There was a time in residential mortgage lending in the United States not long ago (2004-2006 was the high point) when more than a handful of mortgage lenders were thrusting hundreds of thousands of dollars into the hands of hundreds of thousands of Americans who were unlikely to be able to pay back the loans ever (100,000² = 1 billion and we are talking about a lot more $$ and and a lot more Americans than that). In the short term, this meant massive commissions and other related fees paid to mortgage loan origination providers, a building frenzy, and steeply rising home values.
A huge number of the resulting loans, however, have been called “toxic” and so on — words that apply equally to sewage. And just as an anomalous spike in sewage will overwhelm a solid waste treatment/removal system, hundreds of thousands of toxic loans laid waste to our financial system with the collapse starting in 2007. When will the clean-up end?
The process of clearing the pipelines of our financial systems is extremely complicated. Even starting at the beginning of a single transaction, apportioning responsibility as between the irresponsible (or just unlucky) borrowers and the originating lenders is a challenging puzzle. Multiply that several hundred thousand times. On top of that, there are layers and layers of other financial transactions tied to each of these loans, as loans are originated, as they are sold, resold, sold in part, securitized, and sold again, again, and again.

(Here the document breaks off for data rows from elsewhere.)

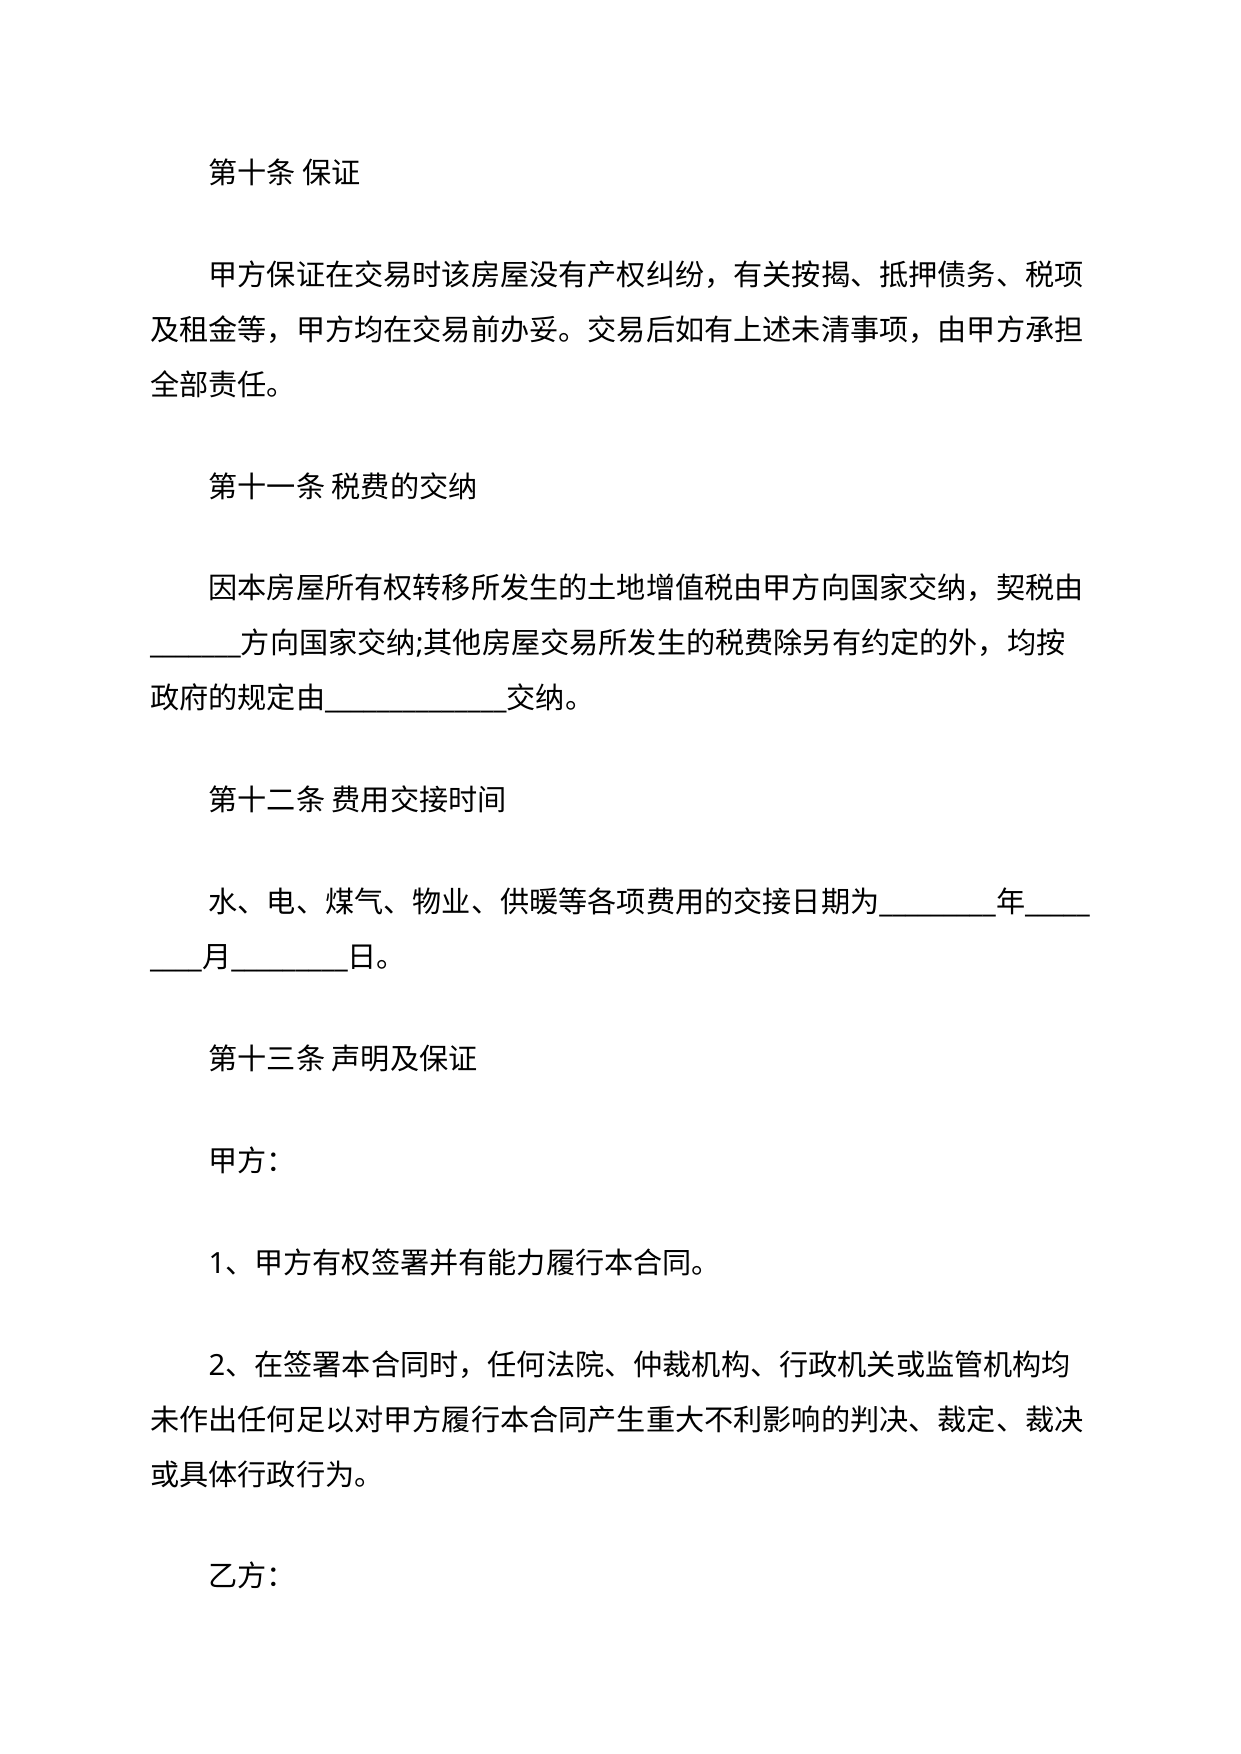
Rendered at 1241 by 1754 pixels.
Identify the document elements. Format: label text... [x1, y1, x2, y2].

text 第十条 保证 [150, 150, 1090, 192]
text 水、电、煤气、物业、供暖等各项费用的交接日期为_________年_________月_________日。 [150, 879, 1090, 976]
text 第十三条 声明及保证 [150, 1036, 1090, 1078]
text 乙方： [150, 1553, 1090, 1595]
text 2、在签署本合同时，任何法院、仲裁机构、行政机关或监管机构均未作出任何足以对甲方履行本合同产生重大不利影响的判决、裁定、裁决或具体行政行为。 [150, 1341, 1090, 1493]
text 甲方： [150, 1137, 1090, 1180]
text 1、甲方有权签署并有能力履行本合同。 [150, 1239, 1090, 1282]
text 第十二条 费用交接时间 [150, 777, 1090, 819]
text 因本房屋所有权转移所发生的土地增值税由甲方向国家交纳，契税由_______方向国家交纳;其他房屋交易所发生的税费除另有约定的外，均按政府的规定由______________交纳。 [150, 565, 1090, 717]
text 第十一条 税费的交纳 [150, 463, 1090, 506]
text 甲方保证在交易时该房屋没有产权纠纷，有关按揭、抵押债务、税项及租金等，甲方均在交易前办妥。交易后如有上述未清事项，由甲方承担全部责任。 [150, 252, 1090, 404]
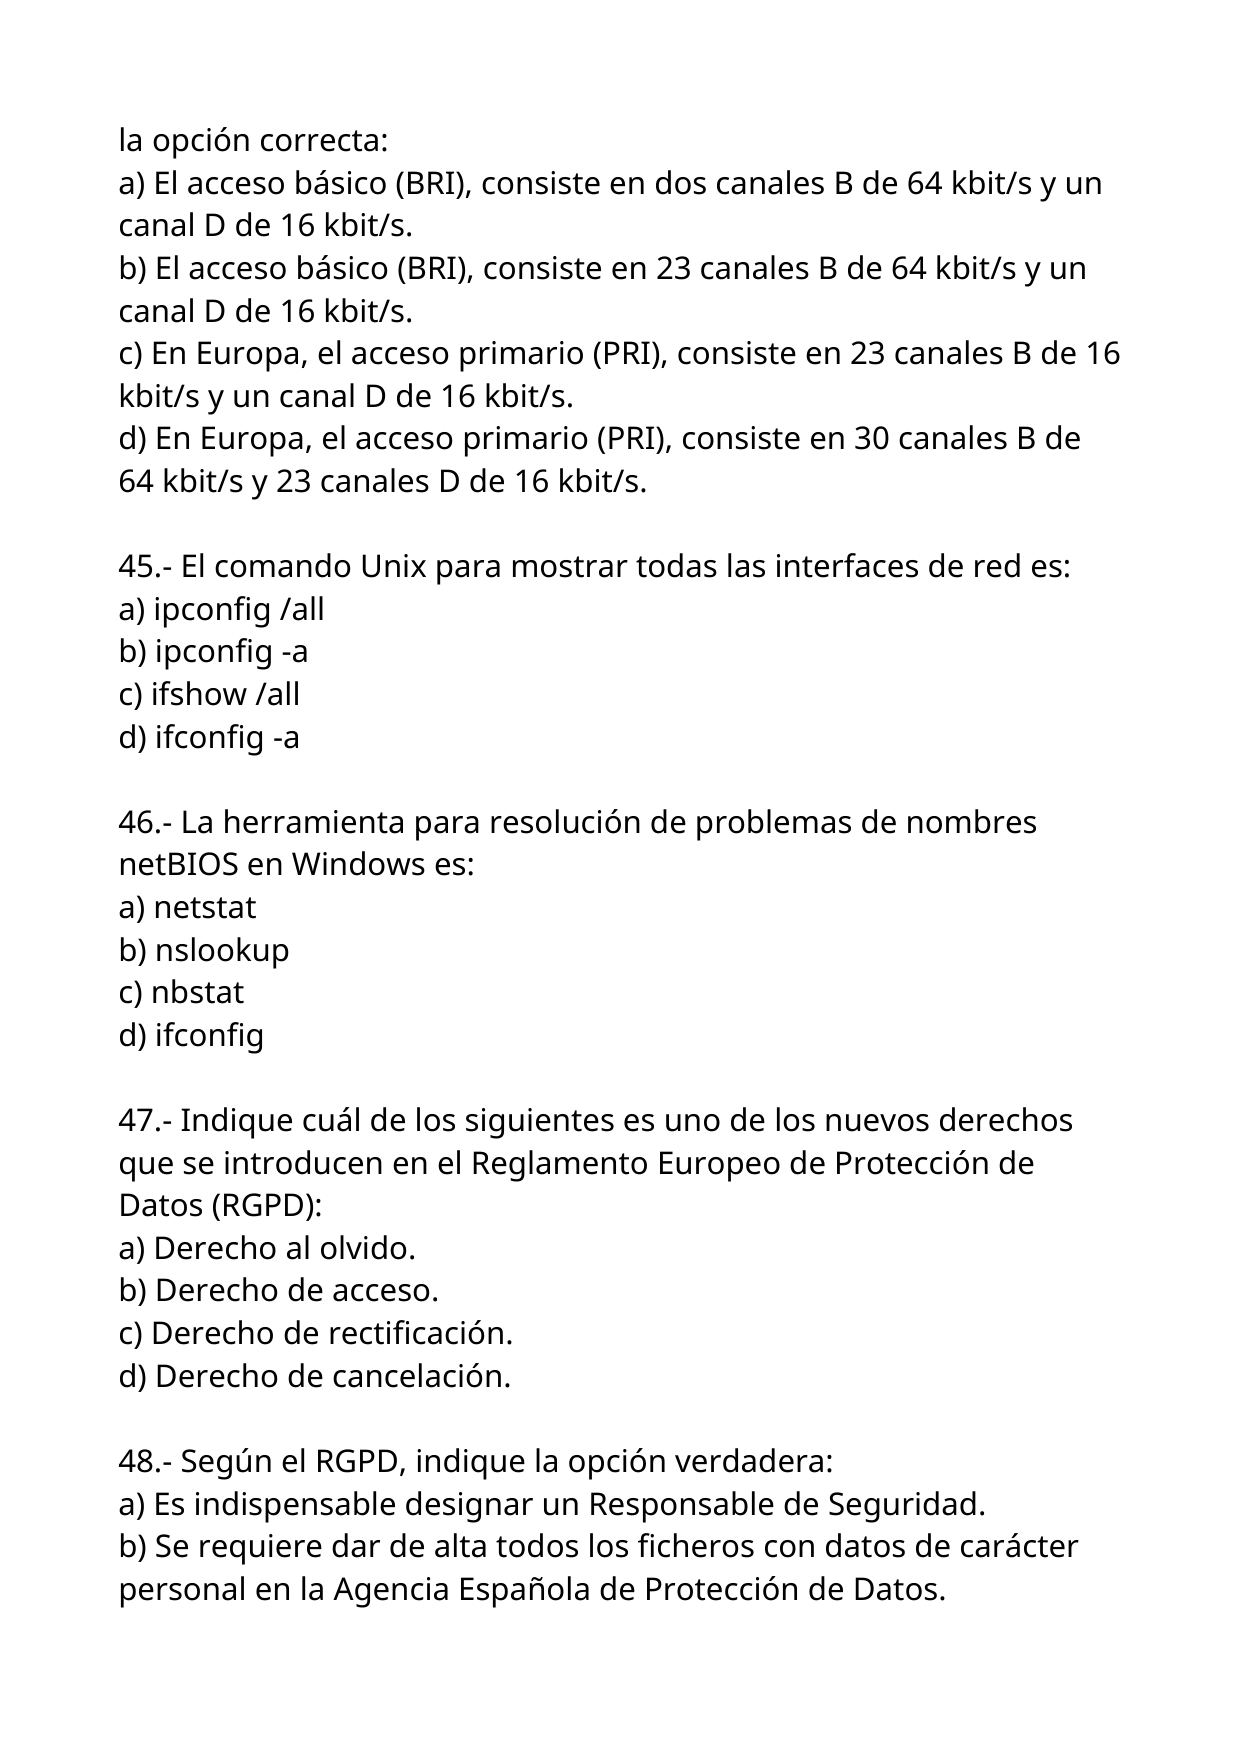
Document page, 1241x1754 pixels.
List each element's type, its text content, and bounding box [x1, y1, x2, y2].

Of course, the massive mop-up has been underway now for the past five years and it has a ways to go.
There have been a growing number of mortgage repurchase cases filed in the U.S. District Court, District of Minnesota in recent years. Here is one that Wells Fargo filed last week.
And here is why these cases will help flush out the pipelines fairly efficiently. That is, the previous sentence links to a decisive win by Residential Funding Company (RFC), represented by Donald Heeman of Felhaber Larson Fenlon and Vogt in an upstream lender’s suit against an originating lender of bad loans. As part of that resounding win, plaintiff received an award of substantial attorneys’ fees. (The case is now on appeal before the U.S. Court of Appeals for the Eighth Circuit.)
Minnesota Litigator has a policy of not posting about the author’s own cases but, suffice it to say, Seth Leventhal has handled several mortgage repurchase cases on behalf of the plaintiff/upstream lender with significant success. The lenders that originated toxic loans need to take responsibility for them.